**Task to complete:** Without the pictures, can you quote each line below exactly?
[Start of Attachment]
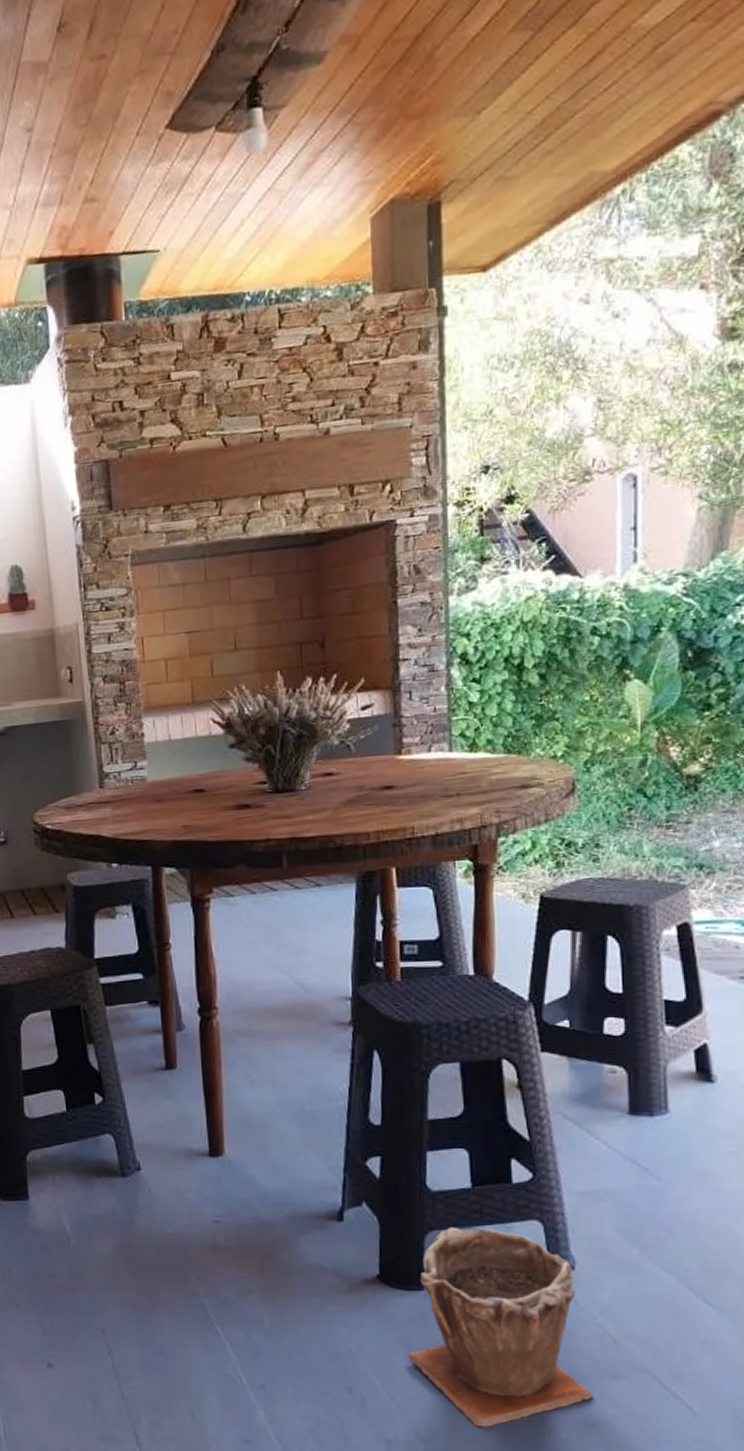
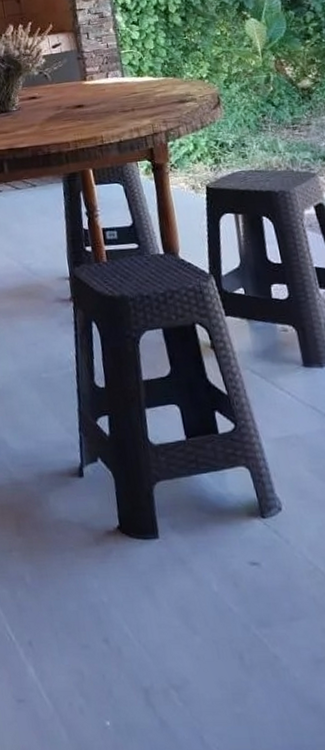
plant pot: present [406,1227,593,1427] -> none [151,476,316,671]

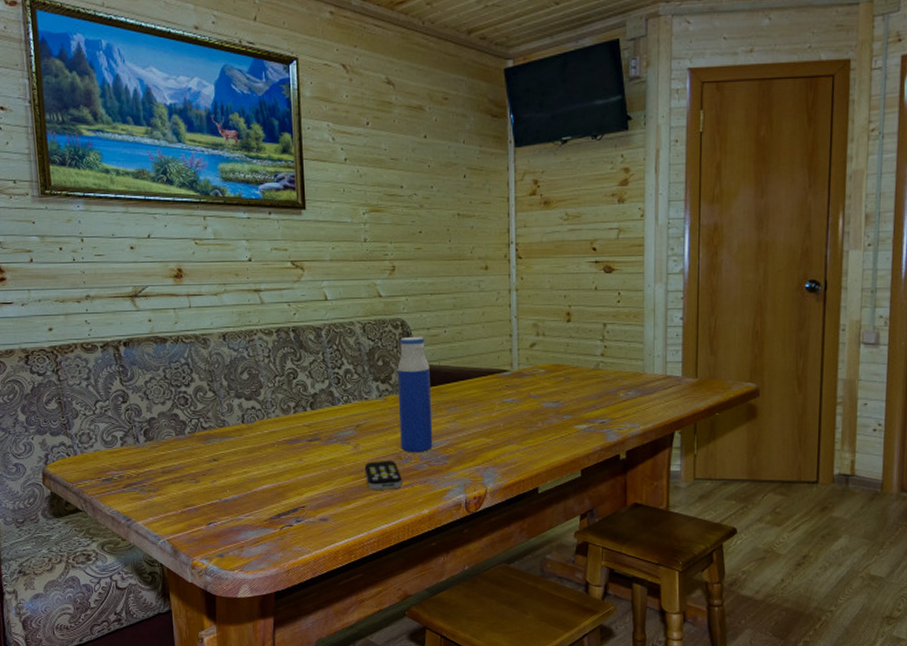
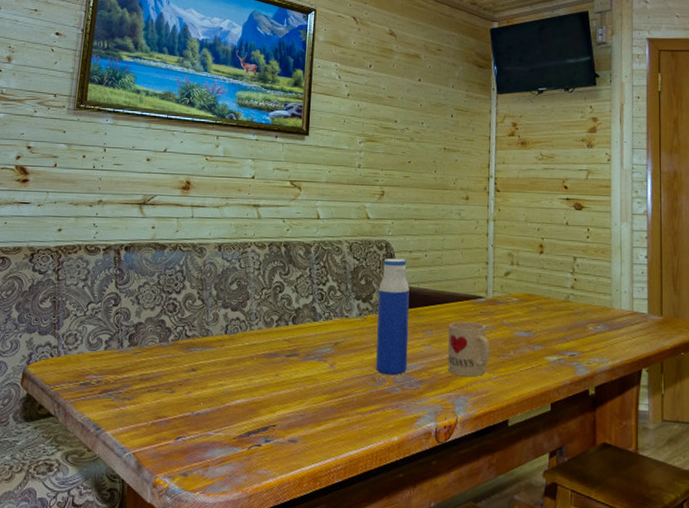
remote control: present [364,460,403,490] -> none [338,381,375,413]
mug: none [474,396,517,450] -> present [448,321,490,377]

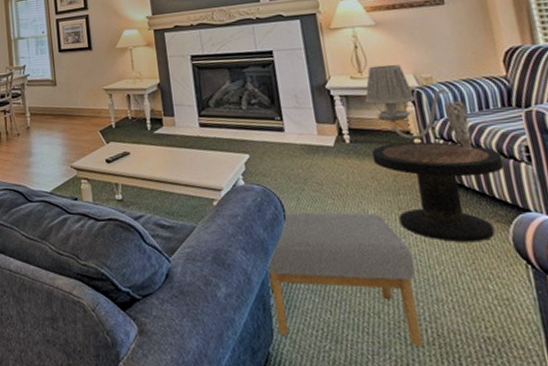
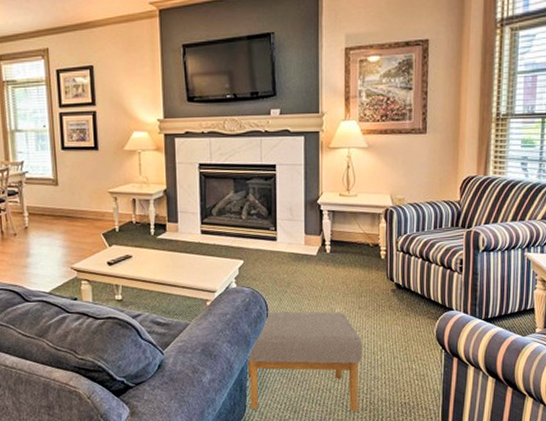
wall sconce: present [365,64,472,150] -> none [349,185,425,261]
side table: present [371,141,504,243] -> none [346,253,443,334]

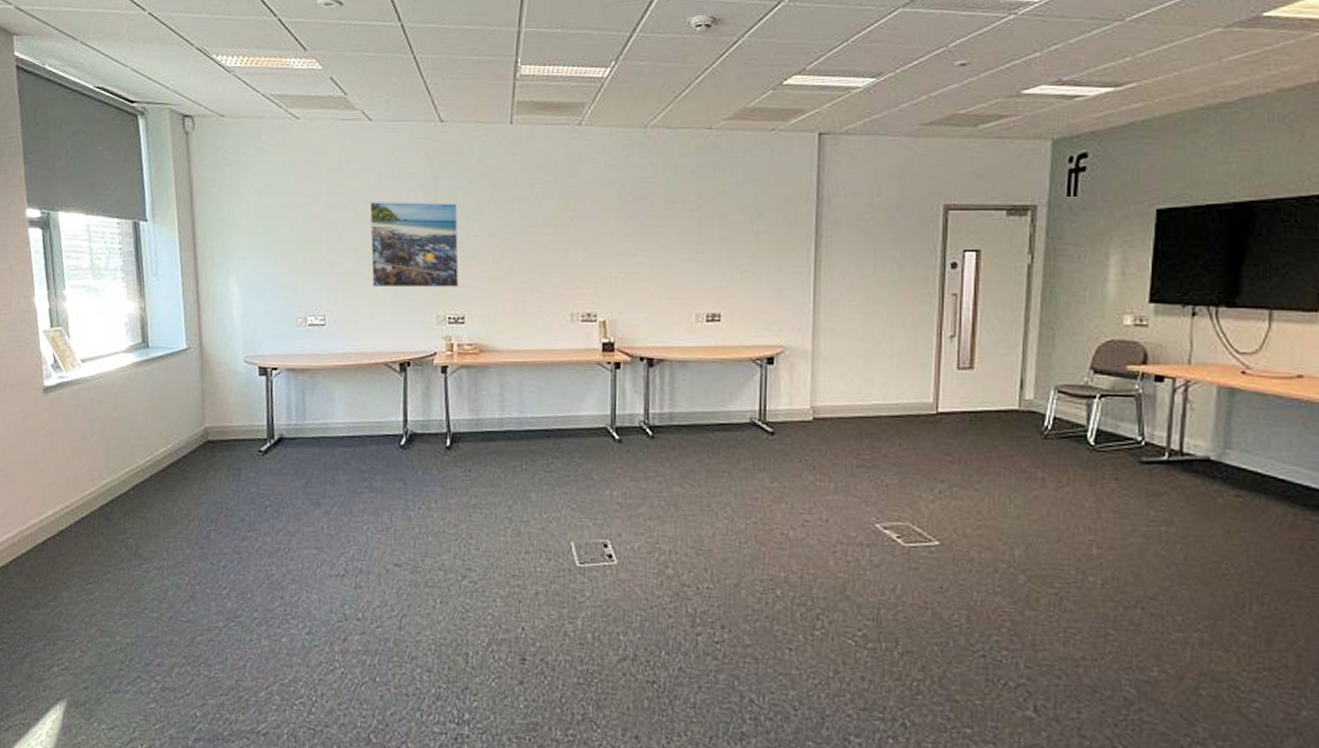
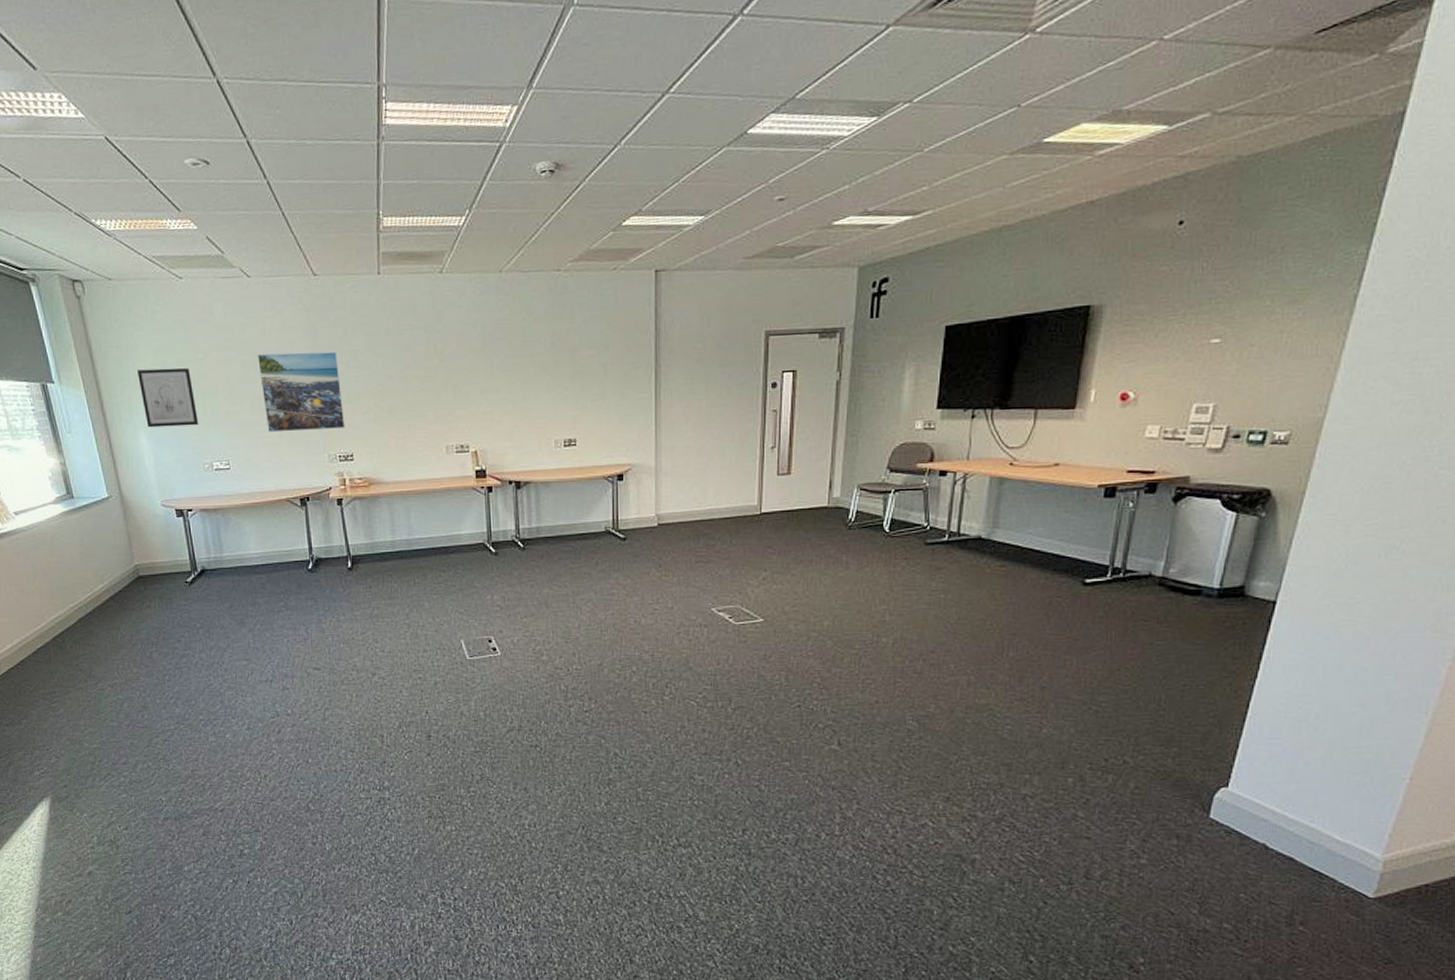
wall art: none [238,212,298,275] -> present [137,368,199,428]

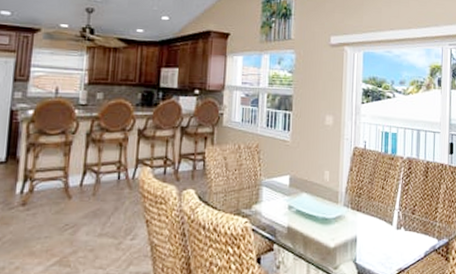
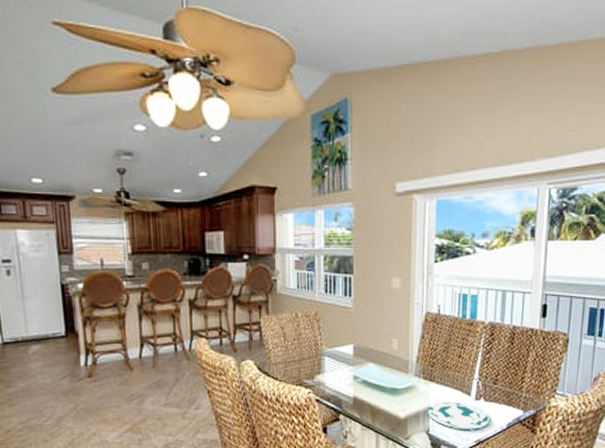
plate: none [354,230,410,258] -> present [426,401,491,429]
[End of Attachment]
**Finished exercise:**
plant pot: present [406,1227,593,1427] -> none [151,476,316,671]

remote control: present [364,460,403,490] -> none [338,381,375,413]
mug: none [474,396,517,450] -> present [448,321,490,377]

wall sconce: present [365,64,472,150] -> none [349,185,425,261]
side table: present [371,141,504,243] -> none [346,253,443,334]

wall art: none [238,212,298,275] -> present [137,368,199,428]

plate: none [354,230,410,258] -> present [426,401,491,429]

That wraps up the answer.